Publicado el 14/08/2026 a las 05:00
Hay decisiones muy difíciles de explicar, y la adoptada este jueves unilateralmente por LaLiga de fútbol profesional es una de ellas. El organismo que dirige Javier Tebas ha decidido suspender el debut liguero de Osasuna debido al mal estado del césped del Celta, su rival de este domingo. Pero algo que podía ser entendible — y así lo habían asumido los propios equipos afectados, pactando una fecha posterior en septiembre— se ha convertido en inadmisible por obra y gracia del organizador de la Primera División del fútbol español.

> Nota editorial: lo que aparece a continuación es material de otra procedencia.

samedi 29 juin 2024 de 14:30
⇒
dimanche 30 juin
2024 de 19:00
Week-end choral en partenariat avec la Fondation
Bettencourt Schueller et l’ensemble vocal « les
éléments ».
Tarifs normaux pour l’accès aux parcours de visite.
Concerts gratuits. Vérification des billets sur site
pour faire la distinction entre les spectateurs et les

LaLiga programa el encuentro para el jueves 27 de agosto, cuando Osasuna juega partido ese mismo lunes. Apenas 71 horas de separación entre un encuentro y otro, con viaje a Galicia de por medio. Curiosamente, el rival, responsable último del problema del hongo en la hierba de Balaídos, dispondrá de dos días más para preparar el encuentro. De nada han servido las quejas rojillas para mover uno u otro partido.
Los motivos de enfado son muchos, empezando por aplazar un encuentro a apenas tres días del duelo, con las consiguientes pérdidas de dinero invertido en reservas hoteleras y desplazamientos que habían asumido los aficionados rojillos en plena época vacacional. La prepotencia mostrada por el organismo de Tebas tampoco ayuda, pues asevera que ha sido una decisión adoptada de forma conjunta con Osasuna y Celta, lo que falta a la verdad, pues ambos clubes apenas han podido darse por enterados y no se ha respetado lo acordado entre ellos.
Y lo que colma el vaso es que aquí llueve sobre mojado, pues la hinchada rojilla ya partía de una indignación previa al haber señalado LaLiga las dos primeras jornadas en casa en lunes por la tarde, el peor horario posible para los seguidores locales. La dureza del comunicado emitido ayer por Osasuna (“Efectivamente, esto no es fútbol, es LaLiga”) evidencia hasta qué punto los dirigentes de nuestro fútbol se han alejado del espectador en pos de sus intereses. Y ahí está el reciente ejemplo de Infantino con la FIFA. Urge pues que el balompié sea devuelto a sus verdaderos dueños: clubes, jugadores y afición.